Wednesday, July 22, 2015

Human Tissue and the Meaning of sell



Planned Parenthood doctor Mary Gatter needs a new car.
Your child can help.

First, take a few minutes to watch the newly released video from the Center for Medical Progress. It’s embedded in an article at Breitbart, along with some transcripts.

What is going on here? Or rather: How can anyone continue to deny what's going on here? In their public pronouncements Planned Parenthood insists they don’t “sell” tissue from aborted children, that the clinics and their directors are making no profit from what they call “transfer” of tissue. But in the video, a senior Planned Parenthood figure talks about prices for human body parts being enough to make it “worthwhile for me”, and charmingly ends her discussion by saying “I want a Lamborghini.”

Critics of the first Center for Medical Progress video argued that the featured doctor’s remarks were taken out of context and that the video was pure spin. But who is doing the spin here?

Planned Parenthood’s has defended their practices so far by claiming that any money acquired for human tissue has been to cover the costs of “storage” and “processing". But consider the scenario being discussed in the video. The buyer comes to the clinic and takes what he/she wants, then pays the clinic per sample, $75 to $150 being ballpark figures. Planned Parenthood affiliated clinics are not “transferring” or “storing” tissue beyond a bit of refrigeration until buyers arrive.

A distasteful, but unfortunately accurate, analogy comes to mind. Any butcher could likewise claim that his business is not “selling meat”, but that his fees are simply to cover the cost of “storage” while the meat is “transferred”. For the butcher, as for the Planned Parenthood clinic, the “storage” referred to is the same cheap method you use in your kitchen: refrigeration.

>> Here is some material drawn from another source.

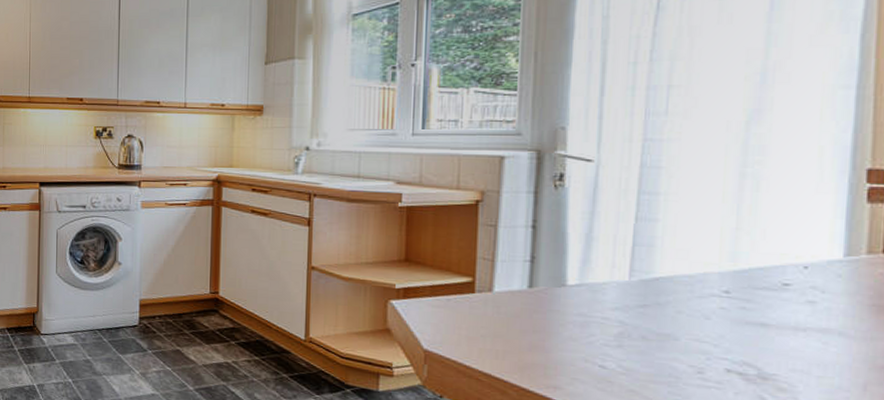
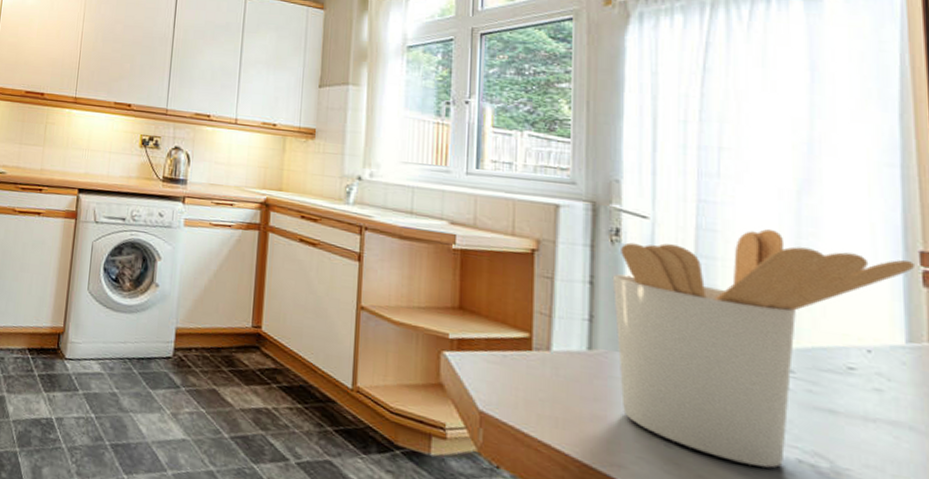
utensil holder: none [554,162,860,379] -> present [612,229,914,468]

And how much does an ounce of pork liver go for now? Is it 35 cents an ounce or 45 cents? Compare this to a human baby’s liver as per Planned Parenthood prices: 75 dollars per liver (being about $30 an ounce). That’s a business at least 100 times more profitable than the one the butcher is engaged in. And sorry, but profitable is the correct word here, because the clinic doesn't have to do anything but put these human body parts in a cooler for a day or two.

Here I can already hear the Planned Parenthood defender standing up to say: “You can’t talk about it that way! It's not just meat, it’s human tissue being stored. It’s for scientific experiments.”

To which I would answer: “Voilà! Now you’re starting to get it. It is human tissue; it is developed human tissue. And in this case a person was killed to get it. And the tissue is being sold for a profit.”

If Planned Parenthood's selling of aborted children's organs doesn't generate a profit, how exactly does it relate to this doctor's "wanting to get a Lamborghini"? Again, I think we're dealing with something painfully obvious.